Brief A -> Repeat word for word the passage of the Manus Island report between "Rod St George told" and "they were questioned.", inclusive.
Brief B -> Carry on writing the Manus Island report, starting after its last sentence.

Source document ->
As well, reports of self-harm have been common.

But this year, allegations of sexual assault inside the centres have also generated alarm.

The SBS Dateline program spoke to a whistleblower who left Manus Island earlier this year after working for the contractor that runs the centre.

Journalist Mark Davis says Rod St George made some disturbing allegations.

"Rod painted a portrait of the facility that was bursting at the seems, that was being mismanaged, that was breaching its duty of care to the refugees that were in it and was a system that was unable to protect victims of sexual assault at the hands of other refugees but a system that was unable to protect those victims anyway, whether it could separate them, whether it could physically protect them, whether it could send them off the facility and his observations of this ultimately led to him breaching his contract, you know, he was being threatened with a criminal code to speak out about what he saw."

Rod St George told Dateline it all got too much for him in mid-April after just a month on the job.

"With many self harms in one day and then several of the guards were assaulted. One man was kicked unconscious. They've reached a point where they can't tolerate it any more. There's no media coverage. There's no legal representation. It's just become a dark and dirty secret."

The allegations resulted in the appointment of lawyer Robert Cornall to conduct what the then Labor government called an independent review.

Dateline's Mark Davis says some of the witnesses were not happy about how they were questioned.

"Cornall called in various witnesses in the presence of Department of Immigration officials, I know the witnesses were uncomfortable with the Immigration Department officials being present. I know that many of them very bravely gave their accounts of what they witnessed at Manus Island. I know several of them were concerned that the inquiry didn't appear to be willing to look at the role of the department itself. The inquiry seemed to be about the criminal prosecution of refugees that were being detained by the department. I know of at least three people that appeared before that inquiry that objected to those grounds of the inquiry and said their concerns were to do with how the Australian government was managing this facility and for the safety of both the staff within the facility and the refugees within the facility."

Following the publication in the Guardian of more allegations of sexual assault in immigration detention, its journalist Paul Farrell tried to get the Immigration Minister Scott Morrison to provide an update on the status of the Cornall inquiry.

Supplied data ->
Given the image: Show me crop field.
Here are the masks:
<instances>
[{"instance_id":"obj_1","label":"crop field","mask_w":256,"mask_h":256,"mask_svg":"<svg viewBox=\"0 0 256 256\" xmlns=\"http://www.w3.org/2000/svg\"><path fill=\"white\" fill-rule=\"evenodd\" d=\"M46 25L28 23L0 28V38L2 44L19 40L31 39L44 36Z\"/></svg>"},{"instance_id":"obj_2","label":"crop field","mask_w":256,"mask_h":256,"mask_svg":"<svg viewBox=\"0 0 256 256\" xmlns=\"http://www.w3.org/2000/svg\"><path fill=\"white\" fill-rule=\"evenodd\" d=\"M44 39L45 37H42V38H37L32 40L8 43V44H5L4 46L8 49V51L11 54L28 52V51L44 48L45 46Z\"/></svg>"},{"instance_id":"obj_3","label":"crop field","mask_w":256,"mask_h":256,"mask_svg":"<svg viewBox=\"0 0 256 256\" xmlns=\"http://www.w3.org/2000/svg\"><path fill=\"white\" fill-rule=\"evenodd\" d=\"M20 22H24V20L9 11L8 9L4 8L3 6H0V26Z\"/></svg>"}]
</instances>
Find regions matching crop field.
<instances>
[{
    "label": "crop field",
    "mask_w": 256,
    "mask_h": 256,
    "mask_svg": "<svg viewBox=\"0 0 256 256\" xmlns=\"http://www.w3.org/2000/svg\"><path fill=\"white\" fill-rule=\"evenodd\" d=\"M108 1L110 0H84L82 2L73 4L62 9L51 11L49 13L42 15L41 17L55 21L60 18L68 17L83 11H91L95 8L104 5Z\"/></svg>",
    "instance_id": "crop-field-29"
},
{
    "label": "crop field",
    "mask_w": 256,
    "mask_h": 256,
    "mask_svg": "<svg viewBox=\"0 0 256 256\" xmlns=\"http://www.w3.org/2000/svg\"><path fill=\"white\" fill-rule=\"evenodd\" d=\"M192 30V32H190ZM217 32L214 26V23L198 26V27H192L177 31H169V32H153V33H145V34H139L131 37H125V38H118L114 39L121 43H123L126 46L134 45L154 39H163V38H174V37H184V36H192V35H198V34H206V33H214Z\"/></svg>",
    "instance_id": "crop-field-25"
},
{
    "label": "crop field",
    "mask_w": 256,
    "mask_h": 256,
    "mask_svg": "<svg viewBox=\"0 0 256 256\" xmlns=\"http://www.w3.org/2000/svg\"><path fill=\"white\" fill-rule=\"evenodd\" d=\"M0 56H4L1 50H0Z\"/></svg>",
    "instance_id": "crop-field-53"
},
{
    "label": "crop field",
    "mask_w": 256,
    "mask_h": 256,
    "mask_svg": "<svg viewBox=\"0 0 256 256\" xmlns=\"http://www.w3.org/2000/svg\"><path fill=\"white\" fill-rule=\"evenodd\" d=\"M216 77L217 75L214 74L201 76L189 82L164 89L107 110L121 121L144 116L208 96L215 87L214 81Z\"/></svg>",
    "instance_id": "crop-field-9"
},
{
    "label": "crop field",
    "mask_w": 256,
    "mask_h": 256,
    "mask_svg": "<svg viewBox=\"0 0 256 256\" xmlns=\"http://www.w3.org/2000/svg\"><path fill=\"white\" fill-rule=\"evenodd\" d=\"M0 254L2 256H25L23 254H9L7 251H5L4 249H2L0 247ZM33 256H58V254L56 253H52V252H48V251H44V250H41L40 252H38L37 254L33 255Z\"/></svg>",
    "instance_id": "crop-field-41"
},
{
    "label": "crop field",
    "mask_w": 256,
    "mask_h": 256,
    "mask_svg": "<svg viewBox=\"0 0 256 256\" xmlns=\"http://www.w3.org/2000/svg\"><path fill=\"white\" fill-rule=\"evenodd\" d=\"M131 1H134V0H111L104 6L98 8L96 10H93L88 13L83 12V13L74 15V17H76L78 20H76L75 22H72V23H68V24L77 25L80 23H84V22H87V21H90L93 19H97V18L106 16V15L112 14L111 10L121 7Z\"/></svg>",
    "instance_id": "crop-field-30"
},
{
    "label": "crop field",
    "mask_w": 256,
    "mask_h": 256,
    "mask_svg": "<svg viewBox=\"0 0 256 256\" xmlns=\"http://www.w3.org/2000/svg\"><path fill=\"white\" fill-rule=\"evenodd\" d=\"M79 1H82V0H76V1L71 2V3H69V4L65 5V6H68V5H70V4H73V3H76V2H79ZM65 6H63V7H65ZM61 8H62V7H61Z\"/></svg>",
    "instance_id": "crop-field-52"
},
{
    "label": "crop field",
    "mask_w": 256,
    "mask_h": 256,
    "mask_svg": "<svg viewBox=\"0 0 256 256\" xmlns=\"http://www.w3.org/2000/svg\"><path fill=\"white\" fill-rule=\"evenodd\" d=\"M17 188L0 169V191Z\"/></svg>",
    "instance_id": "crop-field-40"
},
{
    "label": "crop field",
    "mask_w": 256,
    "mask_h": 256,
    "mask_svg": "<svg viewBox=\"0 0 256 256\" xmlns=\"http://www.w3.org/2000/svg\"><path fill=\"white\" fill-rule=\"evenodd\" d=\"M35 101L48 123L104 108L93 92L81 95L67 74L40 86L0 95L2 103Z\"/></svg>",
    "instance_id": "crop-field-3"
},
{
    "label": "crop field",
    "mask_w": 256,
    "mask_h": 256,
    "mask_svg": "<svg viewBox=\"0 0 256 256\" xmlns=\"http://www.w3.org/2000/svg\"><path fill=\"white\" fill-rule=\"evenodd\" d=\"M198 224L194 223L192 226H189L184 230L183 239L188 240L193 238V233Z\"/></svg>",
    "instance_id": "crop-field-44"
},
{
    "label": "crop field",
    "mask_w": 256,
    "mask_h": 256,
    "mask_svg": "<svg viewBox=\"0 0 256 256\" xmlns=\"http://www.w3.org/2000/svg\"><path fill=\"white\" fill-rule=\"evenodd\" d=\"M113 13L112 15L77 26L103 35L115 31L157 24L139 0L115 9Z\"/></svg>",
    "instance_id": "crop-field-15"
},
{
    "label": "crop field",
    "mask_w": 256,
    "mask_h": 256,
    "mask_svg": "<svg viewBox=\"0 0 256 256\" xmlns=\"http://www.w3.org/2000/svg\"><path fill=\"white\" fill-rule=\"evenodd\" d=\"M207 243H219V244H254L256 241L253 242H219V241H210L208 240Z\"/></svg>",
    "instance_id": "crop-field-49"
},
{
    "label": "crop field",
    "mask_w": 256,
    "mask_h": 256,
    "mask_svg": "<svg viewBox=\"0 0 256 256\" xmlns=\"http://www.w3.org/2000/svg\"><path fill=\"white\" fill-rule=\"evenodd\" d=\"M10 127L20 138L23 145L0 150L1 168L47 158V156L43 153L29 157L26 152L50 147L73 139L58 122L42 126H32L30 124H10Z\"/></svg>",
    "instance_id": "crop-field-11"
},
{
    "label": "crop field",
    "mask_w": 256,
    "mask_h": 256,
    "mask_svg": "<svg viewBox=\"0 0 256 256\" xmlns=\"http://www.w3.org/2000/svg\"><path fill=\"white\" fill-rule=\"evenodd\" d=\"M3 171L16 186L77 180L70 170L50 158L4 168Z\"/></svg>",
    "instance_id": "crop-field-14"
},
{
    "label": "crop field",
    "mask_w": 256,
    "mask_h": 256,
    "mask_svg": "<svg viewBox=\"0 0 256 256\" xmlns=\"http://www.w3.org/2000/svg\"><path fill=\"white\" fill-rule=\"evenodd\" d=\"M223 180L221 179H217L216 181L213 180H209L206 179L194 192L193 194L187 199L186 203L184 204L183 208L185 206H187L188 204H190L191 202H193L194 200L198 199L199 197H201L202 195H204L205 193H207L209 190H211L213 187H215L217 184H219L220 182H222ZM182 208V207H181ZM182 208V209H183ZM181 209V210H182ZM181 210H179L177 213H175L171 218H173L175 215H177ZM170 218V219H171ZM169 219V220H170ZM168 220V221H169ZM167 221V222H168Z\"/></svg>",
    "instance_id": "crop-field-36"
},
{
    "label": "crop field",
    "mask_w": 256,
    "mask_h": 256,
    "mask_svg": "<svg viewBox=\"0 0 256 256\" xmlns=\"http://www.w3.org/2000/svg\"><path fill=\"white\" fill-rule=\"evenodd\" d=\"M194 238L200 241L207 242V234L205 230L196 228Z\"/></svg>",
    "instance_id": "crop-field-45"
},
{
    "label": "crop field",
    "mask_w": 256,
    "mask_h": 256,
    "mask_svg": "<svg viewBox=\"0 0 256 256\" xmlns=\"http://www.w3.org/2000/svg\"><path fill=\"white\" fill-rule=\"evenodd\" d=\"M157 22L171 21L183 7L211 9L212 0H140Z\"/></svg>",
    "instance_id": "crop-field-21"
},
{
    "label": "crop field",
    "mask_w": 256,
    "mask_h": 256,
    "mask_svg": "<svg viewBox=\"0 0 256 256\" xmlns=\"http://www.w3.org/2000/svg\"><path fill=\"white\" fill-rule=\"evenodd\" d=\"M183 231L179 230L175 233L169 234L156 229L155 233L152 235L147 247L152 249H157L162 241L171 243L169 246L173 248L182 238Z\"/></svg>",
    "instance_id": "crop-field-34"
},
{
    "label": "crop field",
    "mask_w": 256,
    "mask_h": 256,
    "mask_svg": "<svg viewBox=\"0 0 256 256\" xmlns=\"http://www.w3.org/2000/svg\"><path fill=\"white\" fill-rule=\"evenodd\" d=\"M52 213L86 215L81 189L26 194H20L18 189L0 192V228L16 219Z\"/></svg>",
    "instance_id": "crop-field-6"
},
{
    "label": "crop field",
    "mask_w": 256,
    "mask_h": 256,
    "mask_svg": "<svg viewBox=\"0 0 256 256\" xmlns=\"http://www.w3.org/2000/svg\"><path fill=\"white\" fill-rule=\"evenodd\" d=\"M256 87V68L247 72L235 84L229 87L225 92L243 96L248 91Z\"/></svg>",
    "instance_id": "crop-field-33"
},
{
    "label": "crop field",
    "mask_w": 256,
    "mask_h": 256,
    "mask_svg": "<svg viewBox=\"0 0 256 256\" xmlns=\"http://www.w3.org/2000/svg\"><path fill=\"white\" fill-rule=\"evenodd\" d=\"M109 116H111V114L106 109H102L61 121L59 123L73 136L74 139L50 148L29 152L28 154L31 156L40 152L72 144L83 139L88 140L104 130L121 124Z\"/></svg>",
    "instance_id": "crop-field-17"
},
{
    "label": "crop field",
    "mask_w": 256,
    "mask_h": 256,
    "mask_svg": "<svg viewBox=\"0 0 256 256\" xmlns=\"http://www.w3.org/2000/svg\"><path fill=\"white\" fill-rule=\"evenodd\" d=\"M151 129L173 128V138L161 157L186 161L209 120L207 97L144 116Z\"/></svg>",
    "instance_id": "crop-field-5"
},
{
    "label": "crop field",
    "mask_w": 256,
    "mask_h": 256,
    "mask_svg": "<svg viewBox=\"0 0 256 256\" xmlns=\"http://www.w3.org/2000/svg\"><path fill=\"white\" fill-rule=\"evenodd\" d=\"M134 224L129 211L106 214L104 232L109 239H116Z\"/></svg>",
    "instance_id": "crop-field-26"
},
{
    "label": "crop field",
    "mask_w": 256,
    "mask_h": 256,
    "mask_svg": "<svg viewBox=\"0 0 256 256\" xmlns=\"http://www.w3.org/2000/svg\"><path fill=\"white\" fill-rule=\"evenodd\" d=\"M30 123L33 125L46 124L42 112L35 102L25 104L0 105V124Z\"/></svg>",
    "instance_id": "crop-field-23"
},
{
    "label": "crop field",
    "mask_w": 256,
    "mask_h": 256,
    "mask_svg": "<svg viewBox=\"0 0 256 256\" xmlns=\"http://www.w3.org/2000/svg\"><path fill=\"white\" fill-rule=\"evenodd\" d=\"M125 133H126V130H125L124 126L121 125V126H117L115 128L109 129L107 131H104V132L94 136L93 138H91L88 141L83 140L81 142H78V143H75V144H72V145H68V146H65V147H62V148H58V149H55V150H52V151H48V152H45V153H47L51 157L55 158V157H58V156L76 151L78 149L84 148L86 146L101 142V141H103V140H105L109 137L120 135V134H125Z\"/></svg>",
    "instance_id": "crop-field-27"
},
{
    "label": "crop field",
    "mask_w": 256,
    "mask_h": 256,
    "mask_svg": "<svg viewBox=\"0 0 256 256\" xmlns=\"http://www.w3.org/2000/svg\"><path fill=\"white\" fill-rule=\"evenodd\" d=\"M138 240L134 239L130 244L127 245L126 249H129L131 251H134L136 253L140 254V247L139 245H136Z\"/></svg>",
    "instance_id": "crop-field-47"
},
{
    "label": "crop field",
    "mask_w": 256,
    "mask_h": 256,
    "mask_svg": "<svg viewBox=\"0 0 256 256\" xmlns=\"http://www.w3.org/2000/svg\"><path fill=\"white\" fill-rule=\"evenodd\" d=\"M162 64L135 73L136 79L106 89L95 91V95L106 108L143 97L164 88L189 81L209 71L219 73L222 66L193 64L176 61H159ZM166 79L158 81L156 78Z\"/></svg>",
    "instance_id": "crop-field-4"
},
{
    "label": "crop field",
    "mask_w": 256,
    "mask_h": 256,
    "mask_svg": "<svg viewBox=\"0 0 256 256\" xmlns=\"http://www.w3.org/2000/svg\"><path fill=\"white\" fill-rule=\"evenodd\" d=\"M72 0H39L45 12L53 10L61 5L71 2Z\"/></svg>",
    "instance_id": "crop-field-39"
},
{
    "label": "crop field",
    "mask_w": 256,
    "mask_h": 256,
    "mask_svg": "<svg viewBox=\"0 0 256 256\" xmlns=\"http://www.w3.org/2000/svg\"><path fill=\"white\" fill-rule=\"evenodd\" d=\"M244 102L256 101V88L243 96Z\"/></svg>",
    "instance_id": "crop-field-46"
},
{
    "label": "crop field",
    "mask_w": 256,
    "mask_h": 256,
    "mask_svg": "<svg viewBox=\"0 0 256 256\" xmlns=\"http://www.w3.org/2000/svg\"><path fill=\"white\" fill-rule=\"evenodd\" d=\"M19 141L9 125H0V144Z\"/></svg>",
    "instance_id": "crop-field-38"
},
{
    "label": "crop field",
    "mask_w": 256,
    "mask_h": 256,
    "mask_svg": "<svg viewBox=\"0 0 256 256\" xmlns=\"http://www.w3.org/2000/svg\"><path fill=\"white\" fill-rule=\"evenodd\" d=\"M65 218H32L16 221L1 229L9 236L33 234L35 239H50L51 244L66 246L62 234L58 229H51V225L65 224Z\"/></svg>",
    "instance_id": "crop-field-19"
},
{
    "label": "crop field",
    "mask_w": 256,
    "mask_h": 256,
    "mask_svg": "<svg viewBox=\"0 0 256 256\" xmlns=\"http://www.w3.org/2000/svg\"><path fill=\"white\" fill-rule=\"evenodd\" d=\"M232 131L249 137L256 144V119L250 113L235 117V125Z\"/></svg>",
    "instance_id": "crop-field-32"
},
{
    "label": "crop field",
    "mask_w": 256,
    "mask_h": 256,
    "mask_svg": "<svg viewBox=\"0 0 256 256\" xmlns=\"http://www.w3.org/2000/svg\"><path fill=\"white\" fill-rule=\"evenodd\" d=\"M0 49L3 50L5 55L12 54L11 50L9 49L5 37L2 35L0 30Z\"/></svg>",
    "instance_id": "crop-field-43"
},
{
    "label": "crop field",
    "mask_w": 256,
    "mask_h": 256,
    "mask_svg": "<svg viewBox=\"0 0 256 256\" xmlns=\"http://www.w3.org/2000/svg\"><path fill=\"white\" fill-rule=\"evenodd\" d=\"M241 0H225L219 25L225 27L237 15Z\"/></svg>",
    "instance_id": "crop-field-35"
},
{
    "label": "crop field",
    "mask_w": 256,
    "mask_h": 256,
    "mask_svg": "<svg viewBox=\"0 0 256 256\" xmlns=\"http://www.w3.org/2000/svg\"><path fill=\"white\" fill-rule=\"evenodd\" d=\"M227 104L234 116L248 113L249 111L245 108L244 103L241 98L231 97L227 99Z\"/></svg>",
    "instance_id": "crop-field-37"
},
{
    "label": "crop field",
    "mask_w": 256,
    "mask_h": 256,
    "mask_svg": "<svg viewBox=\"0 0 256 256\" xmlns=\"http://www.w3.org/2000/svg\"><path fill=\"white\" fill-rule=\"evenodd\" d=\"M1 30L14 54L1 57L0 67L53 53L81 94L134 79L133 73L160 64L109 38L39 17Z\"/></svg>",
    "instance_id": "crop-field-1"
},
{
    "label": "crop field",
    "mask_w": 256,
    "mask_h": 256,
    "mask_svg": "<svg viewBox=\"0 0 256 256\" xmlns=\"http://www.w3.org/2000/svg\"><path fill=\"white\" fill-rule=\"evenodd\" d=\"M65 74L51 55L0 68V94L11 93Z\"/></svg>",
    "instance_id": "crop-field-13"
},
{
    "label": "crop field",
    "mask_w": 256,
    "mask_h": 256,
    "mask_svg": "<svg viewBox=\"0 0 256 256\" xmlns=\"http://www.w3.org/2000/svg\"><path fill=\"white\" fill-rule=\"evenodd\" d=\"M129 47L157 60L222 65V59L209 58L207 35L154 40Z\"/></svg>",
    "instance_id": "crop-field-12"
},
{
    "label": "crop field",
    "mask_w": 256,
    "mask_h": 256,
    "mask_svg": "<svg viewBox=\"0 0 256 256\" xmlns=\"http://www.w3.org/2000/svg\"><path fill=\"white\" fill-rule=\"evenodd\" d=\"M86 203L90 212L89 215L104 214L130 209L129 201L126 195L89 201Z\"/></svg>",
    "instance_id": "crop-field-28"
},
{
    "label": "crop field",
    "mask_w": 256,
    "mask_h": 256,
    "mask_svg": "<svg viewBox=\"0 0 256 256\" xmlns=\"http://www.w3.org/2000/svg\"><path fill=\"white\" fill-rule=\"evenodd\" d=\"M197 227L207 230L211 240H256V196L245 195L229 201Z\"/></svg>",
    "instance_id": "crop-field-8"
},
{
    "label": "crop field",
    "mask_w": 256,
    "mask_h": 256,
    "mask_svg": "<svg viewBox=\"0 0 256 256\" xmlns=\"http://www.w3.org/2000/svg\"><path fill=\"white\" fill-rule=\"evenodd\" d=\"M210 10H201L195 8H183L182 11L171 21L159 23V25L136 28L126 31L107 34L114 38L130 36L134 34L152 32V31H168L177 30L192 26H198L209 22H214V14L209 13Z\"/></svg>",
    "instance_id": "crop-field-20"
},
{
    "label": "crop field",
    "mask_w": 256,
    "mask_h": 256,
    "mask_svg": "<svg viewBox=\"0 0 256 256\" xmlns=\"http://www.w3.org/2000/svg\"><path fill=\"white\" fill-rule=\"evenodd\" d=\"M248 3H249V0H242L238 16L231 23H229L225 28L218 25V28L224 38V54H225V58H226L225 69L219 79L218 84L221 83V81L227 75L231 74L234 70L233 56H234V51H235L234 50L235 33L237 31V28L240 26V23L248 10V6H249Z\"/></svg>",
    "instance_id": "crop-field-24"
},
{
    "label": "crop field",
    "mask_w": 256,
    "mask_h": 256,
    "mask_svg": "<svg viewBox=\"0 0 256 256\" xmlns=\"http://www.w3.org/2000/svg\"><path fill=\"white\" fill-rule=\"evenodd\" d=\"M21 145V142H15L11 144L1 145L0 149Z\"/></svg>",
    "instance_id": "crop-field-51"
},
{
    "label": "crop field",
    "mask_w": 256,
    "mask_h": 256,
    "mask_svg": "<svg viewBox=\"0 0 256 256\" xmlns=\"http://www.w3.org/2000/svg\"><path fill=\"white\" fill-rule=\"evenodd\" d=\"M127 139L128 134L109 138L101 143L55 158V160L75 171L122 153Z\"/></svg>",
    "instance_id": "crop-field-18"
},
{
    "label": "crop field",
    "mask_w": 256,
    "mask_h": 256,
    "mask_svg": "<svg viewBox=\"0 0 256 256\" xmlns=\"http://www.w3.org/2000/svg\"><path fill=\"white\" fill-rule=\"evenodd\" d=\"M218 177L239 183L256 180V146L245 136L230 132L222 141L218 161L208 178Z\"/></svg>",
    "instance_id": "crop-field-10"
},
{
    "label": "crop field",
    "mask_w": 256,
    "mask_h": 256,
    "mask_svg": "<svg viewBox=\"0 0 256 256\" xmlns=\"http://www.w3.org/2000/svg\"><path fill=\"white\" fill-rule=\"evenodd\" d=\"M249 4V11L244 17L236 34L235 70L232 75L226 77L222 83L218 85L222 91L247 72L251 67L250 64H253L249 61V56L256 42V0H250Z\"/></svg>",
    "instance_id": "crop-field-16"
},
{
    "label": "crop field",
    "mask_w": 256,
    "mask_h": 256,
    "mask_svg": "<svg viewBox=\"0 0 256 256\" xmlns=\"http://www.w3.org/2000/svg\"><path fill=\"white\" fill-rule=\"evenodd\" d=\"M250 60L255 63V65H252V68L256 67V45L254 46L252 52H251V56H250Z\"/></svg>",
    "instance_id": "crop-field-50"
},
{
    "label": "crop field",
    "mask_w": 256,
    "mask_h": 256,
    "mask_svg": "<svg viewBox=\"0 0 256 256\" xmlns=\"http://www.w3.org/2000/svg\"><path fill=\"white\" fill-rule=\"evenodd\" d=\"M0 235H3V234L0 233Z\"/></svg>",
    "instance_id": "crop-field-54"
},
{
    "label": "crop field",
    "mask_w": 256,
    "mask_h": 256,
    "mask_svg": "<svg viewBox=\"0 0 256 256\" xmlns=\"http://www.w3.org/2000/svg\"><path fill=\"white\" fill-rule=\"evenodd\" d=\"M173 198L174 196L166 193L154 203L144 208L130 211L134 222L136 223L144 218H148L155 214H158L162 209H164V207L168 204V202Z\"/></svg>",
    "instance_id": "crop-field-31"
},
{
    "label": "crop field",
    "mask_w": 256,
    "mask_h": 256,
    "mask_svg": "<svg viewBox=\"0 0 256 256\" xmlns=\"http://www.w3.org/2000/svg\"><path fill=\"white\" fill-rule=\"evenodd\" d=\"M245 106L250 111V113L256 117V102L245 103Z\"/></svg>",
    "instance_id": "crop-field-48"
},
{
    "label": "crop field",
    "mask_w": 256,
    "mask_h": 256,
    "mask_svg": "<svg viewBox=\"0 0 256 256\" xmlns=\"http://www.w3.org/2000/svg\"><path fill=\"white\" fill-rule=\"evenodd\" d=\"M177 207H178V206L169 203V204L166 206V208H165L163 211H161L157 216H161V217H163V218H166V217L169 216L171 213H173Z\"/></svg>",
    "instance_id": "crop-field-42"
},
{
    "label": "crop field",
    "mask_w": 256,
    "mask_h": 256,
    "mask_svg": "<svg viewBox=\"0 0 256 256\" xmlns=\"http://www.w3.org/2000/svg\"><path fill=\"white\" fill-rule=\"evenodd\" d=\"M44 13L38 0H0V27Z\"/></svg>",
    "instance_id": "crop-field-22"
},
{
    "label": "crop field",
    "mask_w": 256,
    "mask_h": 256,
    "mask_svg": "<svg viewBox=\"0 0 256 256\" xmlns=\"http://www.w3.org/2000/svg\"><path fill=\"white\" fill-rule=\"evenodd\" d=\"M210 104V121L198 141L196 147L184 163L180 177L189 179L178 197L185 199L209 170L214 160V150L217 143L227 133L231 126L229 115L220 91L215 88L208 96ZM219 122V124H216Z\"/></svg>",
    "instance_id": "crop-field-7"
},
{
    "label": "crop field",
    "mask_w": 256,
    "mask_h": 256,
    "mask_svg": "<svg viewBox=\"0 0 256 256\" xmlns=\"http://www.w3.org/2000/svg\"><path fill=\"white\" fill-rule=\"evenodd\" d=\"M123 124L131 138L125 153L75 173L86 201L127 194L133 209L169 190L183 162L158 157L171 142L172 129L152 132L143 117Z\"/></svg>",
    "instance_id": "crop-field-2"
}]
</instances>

Exercise answer A ->
Rod St George told Dateline it all got too much for him in mid-April after just a month on the job.

"With many self harms in one day and then several of the guards were assaulted. One man was kicked unconscious. They've reached a point where they can't tolerate it any more. There's no media coverage. There's no legal representation. It's just become a dark and dirty secret."

The allegations resulted in the appointment of lawyer Robert Cornall to conduct what the then Labor government called an independent review.

Dateline's Mark Davis says some of the witnesses were not happy about how they were questioned.

Exercise answer B ->
"Well, any report or advice I may or may not have received is something I would report on at an appropriate time. But, as I said, any of the matters that require criminal investigation, we would never hesitate to refer those matters to the police because they're the appropriate agency to deal with criminal matters and we take a very strong view about crimes being potentially committed in detention centres and people who are found to commit crimes in detention centres, if convicted, face having their visas or their applications for visas denied. (Reporter) Will you release the Cornall review publicly? (Morrison) Well I said I will make a decision on any report I may or may not have receive, or any advice, at the time."

Scott Morrison says it's best to bring in the police when crimes are alleged to have been committed against asylum seekers.

"A few weeks ago I sat down with the police commissioners from all states and territories and what we discussed there was giving police full access to be able to investigate crimes if they're allegations of crimes, whether it's in detention centres or in the community, it is the job to have police go in an investigate those crimes. If people are going to make allegations they can do that, they should do that to the appropriate authorities, if they're presenting those allegations to any agencies under my authority then I would expect those to be appropriately referred to the police."

But Dateline's Mark Davis says the people he spoke to at Manus Island were more interested in how the centre was being run rather than whether individuals were to be charged.

"Well, you know the fact that he'd argue it's a police matter, that is absolutely contrary to certainly the people, the staff members that have spoken to me. Their concerns aren't to do with specific acts of assault. Their concerns are to do with an institutionalised, or an institution that's creating this environment where people can assault one another and can get away with it and where the system itself is generating a level of insanity, that's the concern of the workers. It's not that well someone has been assaulted and they weren't charged, it's very easy to charge somebody, it's very hard, it's difficult to sort of unstick a problem, an institutional problem in a place like that."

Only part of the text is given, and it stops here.